LNSW Tegaskan Komitmen Dukung Kemenkeu sebagai Badan Publik Informatif

Oleh Tim Humas LNSW

Pagi tadi (16/6), Lembaga National Single Window (LNSW) menggelar webinar dengan topik ‘Keterbukaan Informasi Publik’ yang dibuka langsung oleh Kepala LNSW, M. Agus Rofiudin. Dalam sambutannya, Kepala LNSW mengawali dengan informasi bahwa LNSW masih tergolong baru di dunia PPID (Pejabat Pengelola Informasi dan Dokumentasi). Penunjukan LNSW sebagai unit PPID Tingkat I di lingkungan Kementerian Keuangan oleh Menteri Keuangan ditetapkan pada 28 November 2019 silam.

“Meskipun tergolong baru, prinsip transparansi sudah menjadi bagian dari LNSW sebagaimana ditetapkan sebagai salah satu misi LNSW, yaitu menyelenggarakan layanan publik secara mudah, transparan, konsisten dan terukur,” cetusnya. Di antara wujud transparansi tersebut, dilakukan melalui pengelolaan informasi peraturan terkait ekspor dan impor yang dapat dengan mudah diakses oleh pelaku usaha melalui menu Indonesia National Trade Repository (INTR) pada website INSW.

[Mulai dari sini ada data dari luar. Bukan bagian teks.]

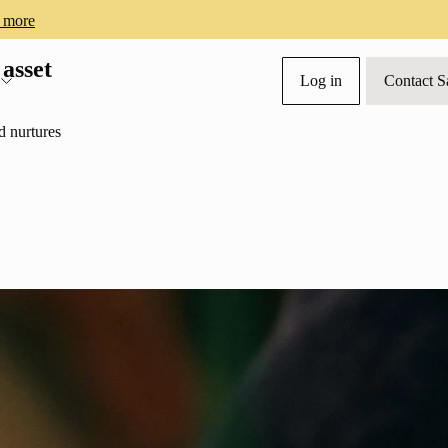
 more
 asset
Log in
Contact S
s
d nurtures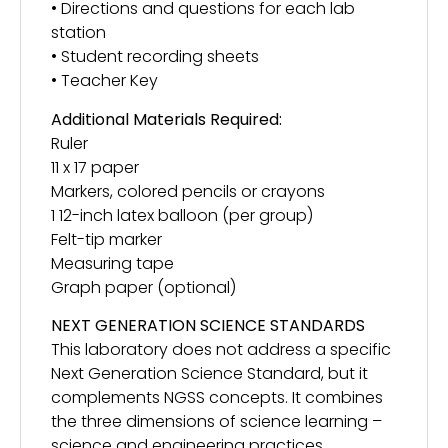
• Directions and questions for each lab
station
• Student recording sheets
• Teacher Key
Additional Materials Required:
Ruler
11 x 17 paper
Markers, colored pencils or crayons
1 12-inch latex balloon (per group)
Felt-tip marker
Measuring tape
Graph paper (optional)
NEXT GENERATION SCIENCE STANDARDS
This laboratory does not address a specific
Next Generation Science Standard, but it
complements NGSS concepts. It combines
the three dimensions of science learning –
science and engineering practices,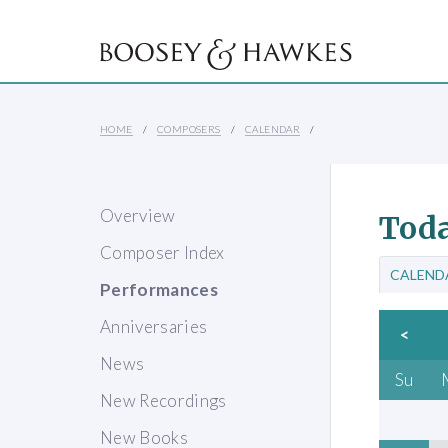
HOME
COMPOSERS
CALENDAR
Overview
Toda
Composer Index
CALEND
Performances
Anniversaries
<
News
Su
New Recordings
New Books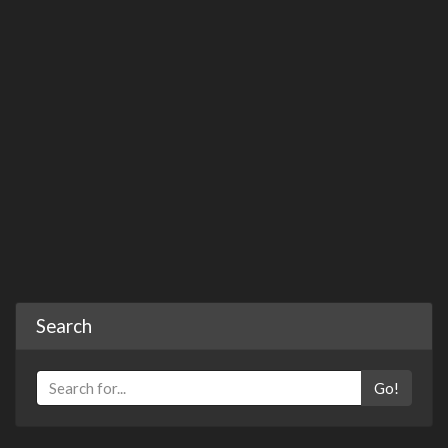
Search
Go!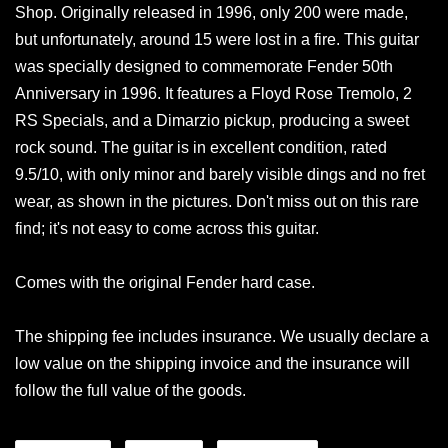
Shop. Originally released in 1996, only 200 were made,
but unfortunately, around 15 were lost in a fire. This guitar
was specially designed to commemorate Fender 50th
Anniversary in 1996. It features a Floyd Rose Tremolo, 2
RS Specials, and a Dimarzio pickup, producing a sweet
rock sound. The guitar is in excellent condition, rated
9.5/10, with only minor and barely visible dings and no fret
wear, as shown in the pictures. Don't miss out on this rare
find; it's not easy to come across this guitar.
Comes with the original Fender hard case.
The shipping fee includes insurance. We usually declare a
low value on the shipping invoice and the insurance will
follow the full value of the goods.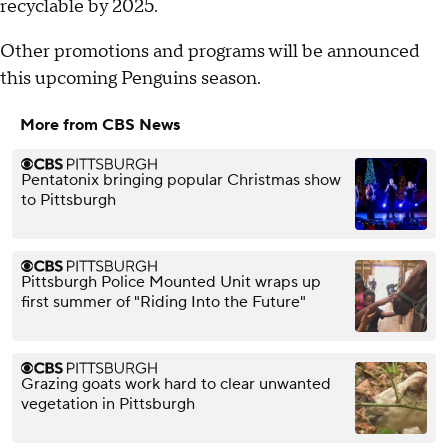
recyclable by 2025.
Other promotions and programs will be announced
this upcoming Penguins season.
More from CBS News
Pentatonix bringing popular Christmas show
to Pittsburgh
Pittsburgh Police Mounted Unit wraps up
first summer of "Riding Into the Future"
Grazing goats work hard to clear unwanted
vegetation in Pittsburgh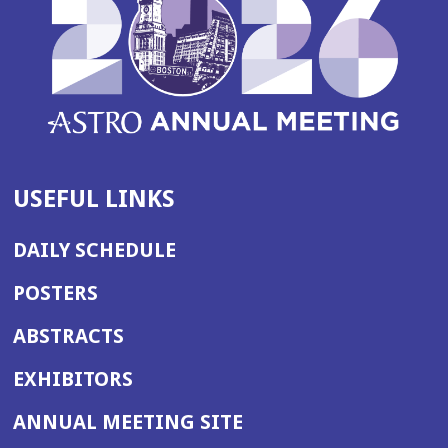
USEFUL LINKS
DAILY SCHEDULE
POSTERS
ABSTRACTS
EXHIBITORS
(OPENS
ANNUAL MEETING SITE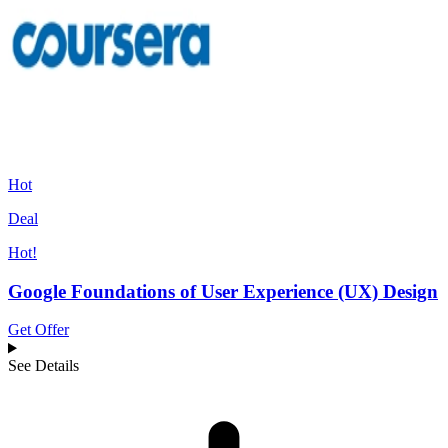
Hot
Deal
Hot!
Google Foundations of User Experience (UX) Design
Get Offer
See Details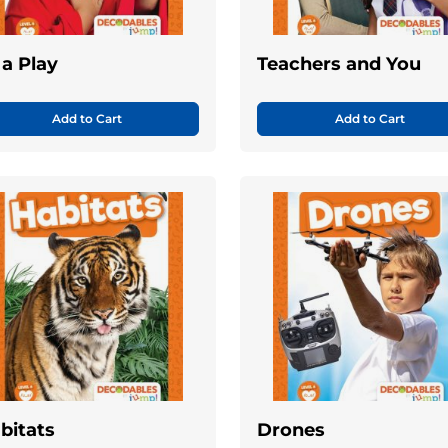
 a Play
Teachers and You
Add to Cart
Add to Cart
bitats
Drones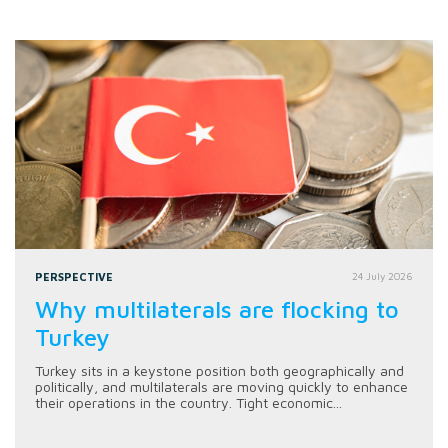
PERSPECTIVE
24 July 2026
Why multilaterals are flocking to
Turkey
Turkey sits in a keystone position both geographically and
politically, and multilaterals are moving quickly to enhance
their operations in the country. Tight economic...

Kepala LNSW juga menegaskan komitmen LNSW sebagai bagian Kementerian Keuangan untuk turut menyumbang dan mempertahankan predikat Kementerian Keuangan selaku Badan Publik Kementerian dengan Kualifikasi Informatif, yang sejak tahun 2013 secara konsisten telah menjadi Badan Publik yang terdepan dalam penerapan keterbukaan Informasi Publik. Untuk itu, pada kesempatan kali ini, LNSW mengundang Ketua Informasi Pusat sebagai narasumber untuk memberikan pemahaman terkait keterbukaan informasi publik menurut UU Keterbukaan Informasi Publik (KIP) dan juga turut menghadirkan Muhammad Lukman selaku PPID Tingkat I LNSW untuk menggambarkan hal-hal yang telah dilakukan oleh LNSW sebagai wujud pelayanan informasi publik.

Ketua Komisi Informasi Pusat, Gede Narayana menekankan pentingnya transparansi dan akuntabilitas dari badan publik. Bernagkat dari hak atas informasi adalah hal setiap warga negara maka negara harus hadir dengan semangat akuntabilitas dan keterbukaan untuk mendapatkan dukungan dan kepercayaan masyarakat dalam menyelenggarakan pemerintahan.

Lebih lanjut Gede menambahkan cakupan UU KIP adalah informasi publik yang dikelola oleh Badan Publik dan dimohonkan oleh warga negara atau badan hukum Indonesia selaku pemohon, bukan antara badan publik dan badan publik lainnya. Dia juga menegaskan bahwa pada dasarnya semua informasi adalah terbuka, namun demikian Badan Publik diberikan hak untuk menetapkan beberapa informasi yang dikecualikan sehingga tidak dapat diberikan kepada Pemohon. Tentunya, penentuan tersebut harus sesuai dengan ketentuan UU KIP dan melalui prosedur-prosedur yang berlaku. “Dan perlu diperhatikan bahwa UU KIP tidak dapat berdiri sendiri karena terkait dengan undang-undang lain yang mengatur kerahasiaan secara spesifik”, tambahnya.

Diawali dengan pemutaran video profil singkat PPID Tingkat LNSW, Muhammad Lukman menjelaskan mengenai gambaran pelayanan informasi publik yang dilakukan oleh LNSW. Ada beberapa cara agar pemohon dapat dengan mudah menyampaikan permohonan informasi publik yaitu melalui www.e-ppid.kemenkeu.go.id, email ppidlnsw@insw.go.id, atau datang langsung ke Layanan Informasi di kantor LNSW yang saat ini untuk sementara ditiadakan mengingat kondisi pandemi COVID-19.

“Kami juga telah mempublikasikan informasi publik yang kami kelola pada website sehingga mudah diakses oleh publik”, ucapnya menambahkan keterangan bagaimana LNSW berkomitmen untuk mewujudkan keterbukaan informasi publik.

Kegiatan yang diikuti hampir 500 peserta baik yang bergabung dalam zoom maupun mengikuti melalui akun Youtube Lembaga National Single Window mendapatkan antusiasme dari para peserta, baik yang berasal dari lingkungan Kementerian Keuangan, Kementerian/Lembaga lain maupun publik. Dan diharapkan agar LNSW senantiasa mengadakan acara sejenis yang dinilai peserta memberikan manfaat, baik bagi Badan Publik maupun masyarakat.